> Objective A
Duplicate the passage of the Blitz++ thread from "We're very active" to "be really helpful!", keeping every word and mark unchanged.

> Source passage
━━━━━━━━━━━━━━━━

And of course vectorized operations via template expressions.

Using C++ 11/14/17 features all this can be achieved in a much more compact and elegant way, as it was originally done in Blitz++ with just C++98 at hand.

wolfv commented 5 years ago

Dear people of Blitz++,

I am one of the core devs of xtensor, which has already been discovered in another thread. Indeed we try to have a modern (C++14) nD-array library based off of the API of NumPy. It could be very interesting to have a discussion with you, that know Blitz++ very well, to see what features in xtensor are missing, that were in Blitz++.

Maybe xtensor could be the Blitz11 you're looking for – it would definitly be cool to hear from you and collaborate as far as possible.

We're very active on our gitter channel: https://gitter.im/QuantStack/Lobby

citibeth commented 5 years ago

@wolfv Thank you for getting involved here.

Would you be able to look over the requirements listed above and evaluate Xtensor in relation to them? Ideally, Xtensor already does all these things. If not... do you see a feasible way forward to get that functionality in Xtensor?

That would be really helpful!

━━━━━━━━━━━━━━━━

> Objective B
How many lines in the records contain the string "kern"? Case counts, and the reply should be only the number.

> Supplied records
━━━━━━━━━━━━━━━━

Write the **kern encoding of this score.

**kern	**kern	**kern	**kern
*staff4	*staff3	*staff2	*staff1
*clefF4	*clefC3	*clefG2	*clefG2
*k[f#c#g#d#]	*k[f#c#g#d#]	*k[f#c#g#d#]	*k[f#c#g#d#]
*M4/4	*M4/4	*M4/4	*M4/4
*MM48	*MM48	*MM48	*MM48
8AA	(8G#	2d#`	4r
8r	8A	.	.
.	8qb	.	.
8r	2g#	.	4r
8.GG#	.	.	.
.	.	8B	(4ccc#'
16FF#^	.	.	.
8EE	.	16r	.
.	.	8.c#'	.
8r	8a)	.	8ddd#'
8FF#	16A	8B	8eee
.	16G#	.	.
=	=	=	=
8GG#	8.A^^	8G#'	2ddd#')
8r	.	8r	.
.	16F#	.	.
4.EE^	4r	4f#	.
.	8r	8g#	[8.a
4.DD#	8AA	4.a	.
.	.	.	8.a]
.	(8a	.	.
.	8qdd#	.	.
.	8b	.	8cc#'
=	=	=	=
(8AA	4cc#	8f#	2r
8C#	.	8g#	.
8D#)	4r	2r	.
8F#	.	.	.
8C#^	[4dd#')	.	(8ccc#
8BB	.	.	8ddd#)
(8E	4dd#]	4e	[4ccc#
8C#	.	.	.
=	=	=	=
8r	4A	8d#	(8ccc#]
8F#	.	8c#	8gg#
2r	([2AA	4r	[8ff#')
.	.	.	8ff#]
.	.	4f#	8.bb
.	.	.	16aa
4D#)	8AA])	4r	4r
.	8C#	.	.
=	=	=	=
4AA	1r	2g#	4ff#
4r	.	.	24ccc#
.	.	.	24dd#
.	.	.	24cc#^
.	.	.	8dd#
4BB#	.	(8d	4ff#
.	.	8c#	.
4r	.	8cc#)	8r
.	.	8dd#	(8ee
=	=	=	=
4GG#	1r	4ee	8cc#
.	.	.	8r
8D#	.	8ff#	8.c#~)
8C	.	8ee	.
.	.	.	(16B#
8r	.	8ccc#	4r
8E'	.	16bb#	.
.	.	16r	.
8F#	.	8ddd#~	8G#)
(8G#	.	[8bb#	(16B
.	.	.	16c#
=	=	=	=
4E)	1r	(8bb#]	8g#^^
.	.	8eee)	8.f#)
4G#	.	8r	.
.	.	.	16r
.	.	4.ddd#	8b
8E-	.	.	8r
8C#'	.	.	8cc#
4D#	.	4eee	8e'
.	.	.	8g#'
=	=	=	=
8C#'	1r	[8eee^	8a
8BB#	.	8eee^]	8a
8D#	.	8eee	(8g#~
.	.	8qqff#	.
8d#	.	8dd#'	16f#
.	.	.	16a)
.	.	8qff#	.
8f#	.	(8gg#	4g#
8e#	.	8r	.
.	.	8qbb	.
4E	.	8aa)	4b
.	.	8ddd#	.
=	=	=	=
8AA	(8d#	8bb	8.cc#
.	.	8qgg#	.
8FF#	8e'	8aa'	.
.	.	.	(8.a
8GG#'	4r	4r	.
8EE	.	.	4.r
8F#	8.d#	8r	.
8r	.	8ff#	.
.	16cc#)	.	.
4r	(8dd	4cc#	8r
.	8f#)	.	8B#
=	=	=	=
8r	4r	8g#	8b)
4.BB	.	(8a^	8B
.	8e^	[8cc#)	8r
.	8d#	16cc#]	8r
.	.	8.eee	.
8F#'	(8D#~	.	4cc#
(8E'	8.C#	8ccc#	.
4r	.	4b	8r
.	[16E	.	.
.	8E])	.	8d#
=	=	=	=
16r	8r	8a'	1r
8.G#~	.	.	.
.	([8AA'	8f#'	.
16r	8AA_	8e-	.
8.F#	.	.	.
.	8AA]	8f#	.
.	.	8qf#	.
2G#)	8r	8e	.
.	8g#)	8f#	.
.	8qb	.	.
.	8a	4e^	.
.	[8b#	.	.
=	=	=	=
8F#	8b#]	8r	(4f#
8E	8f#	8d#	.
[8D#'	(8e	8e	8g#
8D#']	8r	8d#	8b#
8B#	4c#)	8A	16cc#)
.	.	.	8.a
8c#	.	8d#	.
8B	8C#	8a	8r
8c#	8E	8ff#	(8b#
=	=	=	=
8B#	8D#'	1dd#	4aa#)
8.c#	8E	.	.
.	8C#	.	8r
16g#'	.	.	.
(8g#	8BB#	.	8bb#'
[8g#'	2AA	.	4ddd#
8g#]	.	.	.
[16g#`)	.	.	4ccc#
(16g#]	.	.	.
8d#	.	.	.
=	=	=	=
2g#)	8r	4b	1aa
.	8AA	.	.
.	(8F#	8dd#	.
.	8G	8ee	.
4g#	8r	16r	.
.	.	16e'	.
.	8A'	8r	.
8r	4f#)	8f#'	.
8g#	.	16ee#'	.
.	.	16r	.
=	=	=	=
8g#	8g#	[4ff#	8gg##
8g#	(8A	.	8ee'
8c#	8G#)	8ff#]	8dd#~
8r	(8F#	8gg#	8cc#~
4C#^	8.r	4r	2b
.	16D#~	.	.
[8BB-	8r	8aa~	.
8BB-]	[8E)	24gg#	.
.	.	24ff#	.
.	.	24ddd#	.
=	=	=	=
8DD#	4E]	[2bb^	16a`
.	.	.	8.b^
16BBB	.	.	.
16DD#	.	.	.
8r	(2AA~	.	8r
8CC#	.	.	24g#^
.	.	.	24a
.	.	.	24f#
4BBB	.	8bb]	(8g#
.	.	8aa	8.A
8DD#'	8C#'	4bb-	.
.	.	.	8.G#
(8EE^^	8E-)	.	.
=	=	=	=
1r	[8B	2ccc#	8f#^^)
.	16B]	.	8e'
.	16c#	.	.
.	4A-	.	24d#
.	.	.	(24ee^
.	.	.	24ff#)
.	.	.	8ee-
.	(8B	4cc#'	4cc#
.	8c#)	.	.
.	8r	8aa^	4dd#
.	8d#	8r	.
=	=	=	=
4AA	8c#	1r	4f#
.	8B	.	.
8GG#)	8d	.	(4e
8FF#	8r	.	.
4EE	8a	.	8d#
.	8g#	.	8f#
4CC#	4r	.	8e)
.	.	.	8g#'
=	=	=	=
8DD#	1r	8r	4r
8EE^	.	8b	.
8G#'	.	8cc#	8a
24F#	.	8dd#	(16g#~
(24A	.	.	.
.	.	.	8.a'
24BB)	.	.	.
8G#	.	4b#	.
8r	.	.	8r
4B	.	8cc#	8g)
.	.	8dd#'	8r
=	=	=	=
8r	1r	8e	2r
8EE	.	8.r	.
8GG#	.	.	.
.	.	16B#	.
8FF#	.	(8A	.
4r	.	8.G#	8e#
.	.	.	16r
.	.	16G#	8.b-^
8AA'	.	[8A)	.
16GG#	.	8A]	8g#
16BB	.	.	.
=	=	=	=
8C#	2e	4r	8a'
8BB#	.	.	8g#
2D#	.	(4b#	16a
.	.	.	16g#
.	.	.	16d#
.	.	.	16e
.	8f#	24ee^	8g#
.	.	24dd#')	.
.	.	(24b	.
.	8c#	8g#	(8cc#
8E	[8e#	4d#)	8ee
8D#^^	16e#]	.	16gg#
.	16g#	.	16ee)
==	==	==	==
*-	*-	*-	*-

━━━━━━━━━━━━━━━━

> Full output A
We're very active on our gitter channel: https://gitter.im/QuantStack/Lobby

citibeth commented 5 years ago

@wolfv Thank you for getting involved here.

Would you be able to look over the requirements listed above and evaluate Xtensor in relation to them? Ideally, Xtensor already does all these things. If not... do you see a feasible way forward to get that functionality in Xtensor?

That would be really helpful!

> Full output B
2